Ciencia y naturaleza
Pedro LópezLa conservación del medio ambiente se promueve, cada vez, con más fuerza, porque el tiempo se «nos acaba». No soy apocalíptico. Los efectos negativos de la acción antropogénica sobre la Naturaleza no es algo que suceda allende los mares. Cada uno de nosotros formamos parte también de la naturaleza: la influencia es, pues, mutua. No podemos considerarnos al margen, como un espectador al que no le afecta lo que sucede en la pantalla de su mundo virtual. Respiramos el aire, comemos los alimentos y bebemos el agua que la naturaleza nos suministra. Todo está conectado. El gran problema del respeto al medio ambiente es comprender que su conservación es una cuestión vital que nos atañe de lleno. Y que la actitud que hay que desarrollar no es solo la de más tecnología, como si fuese una panacea universal que sirve siempre y para todo, sino ser conscientes de los límites de nuestra acción: no podemos alargar más el brazo que la manga. La Naturaleza no es una fuente de recursos ilimitados que impunemente podemos expoliar; sino que necesita ser cuidada, cultivada; liberarla de nuestra codicia acaparadora, origen de todos los desaguisados ecológicos. El cuidado del medio ambiente es, en último término, una cuestión moral. Es necesario despertar una actitud espiritual, de reverencia, hacia lo dado graciosamente. La naturaleza es la huella visible de Dios: cada uno de nosotros, en su singularidad; y el cosmos, con el planeta Tierra, nuestra casa común, en su totalidad. La belleza salvará al mundo, dijo Dostoyevski, porque despierta la nostalgia de lo inefable.

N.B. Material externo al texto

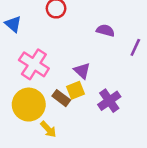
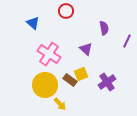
purple semicircle: (105, 30) -> (104, 28), turned 64
purple triangle: (82, 71) -> (86, 49), moved

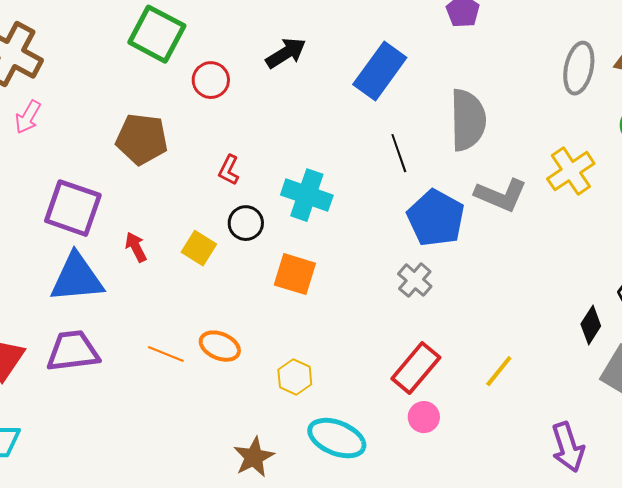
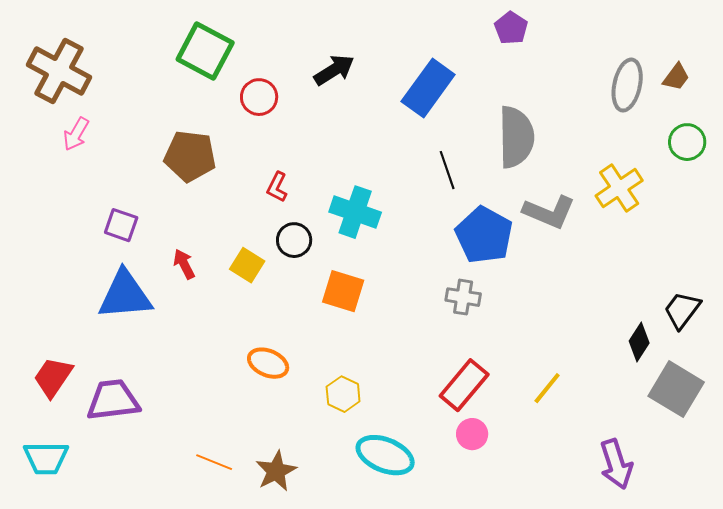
purple square: (73, 208) -> (121, 225), size x0.6
gray cross: (415, 280) -> (463, 297), turned -32
purple trapezoid: (73, 351) -> (113, 400), moved
orange line: (166, 354) -> (214, 462), moved
brown star: (254, 457) -> (276, 471), moved

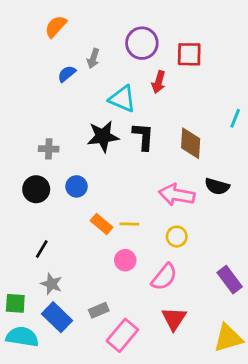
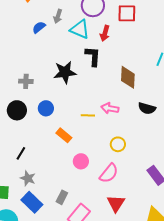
cyan triangle: (122, 99) -> (80, 29), moved
black L-shape: (143, 136) -> (93, 56), moved
pink arrow: (177, 195) -> (110, 108), moved, size x0.7
yellow line: (129, 224) -> (88, 115), moved
gray rectangle: (99, 310) -> (62, 197), turned -40

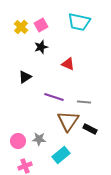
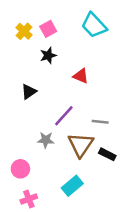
cyan trapezoid: (79, 22) -> (94, 25), turned 35
purple line: (54, 97) -> (64, 116), turned -66
gray star: (39, 139) -> (46, 140), moved

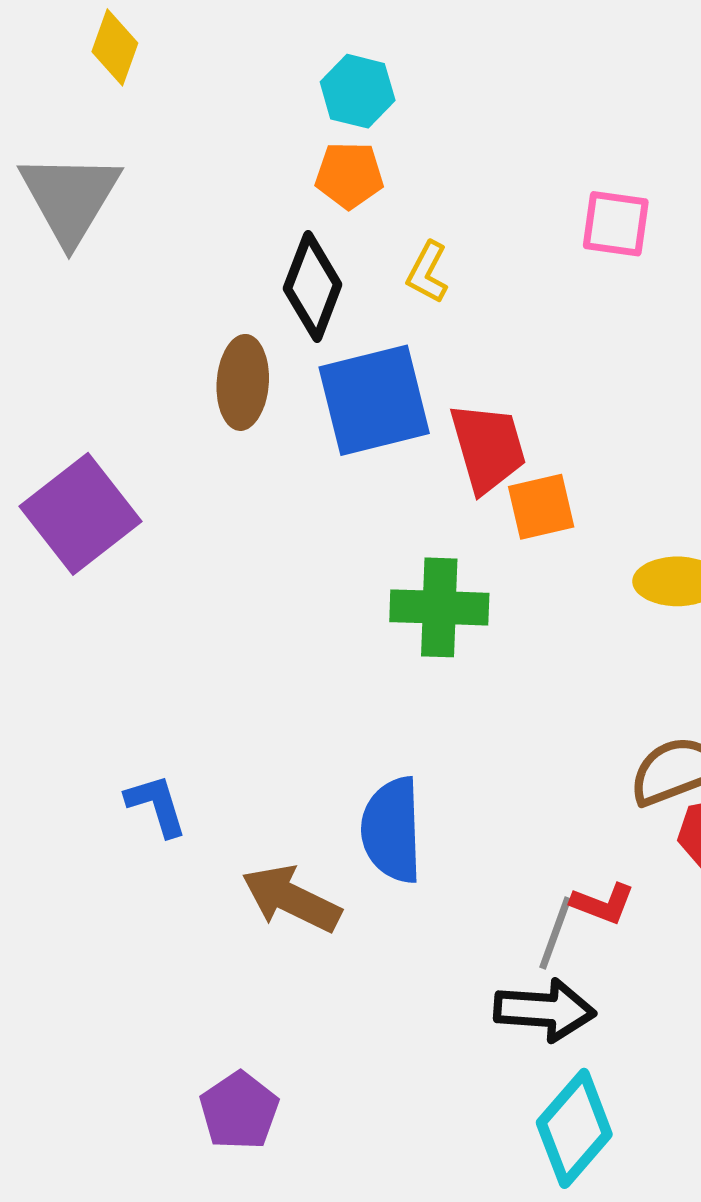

Para el paradigma tecnocientífico imperante, la ciencia resolverá los problemas que ella misma origina. Las cosas no son así. No todo en la vida es cuestión de ciencia. Los límites: esa es la cuestión por excelencia de la crisis ecológica. Ser conscientes de que todos tenemos límites. No somos autónomos para hacer y deshacer a nuestro capricho; ni tampoco independientes, de tal modo que nuestras acciones sean indiferentes para el resto, sino más bien al contrario. Es necesario reconocer nuestra dependencia, unos de otros; y finalmente, todos, a su vez, de la casa común. Acaparar para darnos un atracón en esta vida que vivimos, la única según algunos, lleva a extralimitarse en los recursos. Como aquel hombre de la parábola evangélica que se decía para sí: «Alma mía, tienes muchos bienes almacenados para muchos años; descansa, come, bebe, banquetea alegremente»; pero, continúa el relato, «Dios le dijo: necio, esta noche te van a reclamar el alma y ¿para quién será todo lo que has almacenado?». La avaricia es un grave error de nuestra sociedad, origen de toda corrupción. Suponer que no tenemos más vida que la presente, y que hay que disfrutar a tope, es dar pábulo a una irresponsabilidad no solo personal y social, sino también ecológica. Estamos interconectados no solo con nuestros coetáneos, sino también con nuestros antepasados que nos dieron la vida y el mundo presente; y, a su vez, con nuestros vástagos a los que dejaremos en herencia un mundo que, si no somos necios –ne scio, en latín, el que no sabe– ha de ser mejor. Esta es nuestra tarea.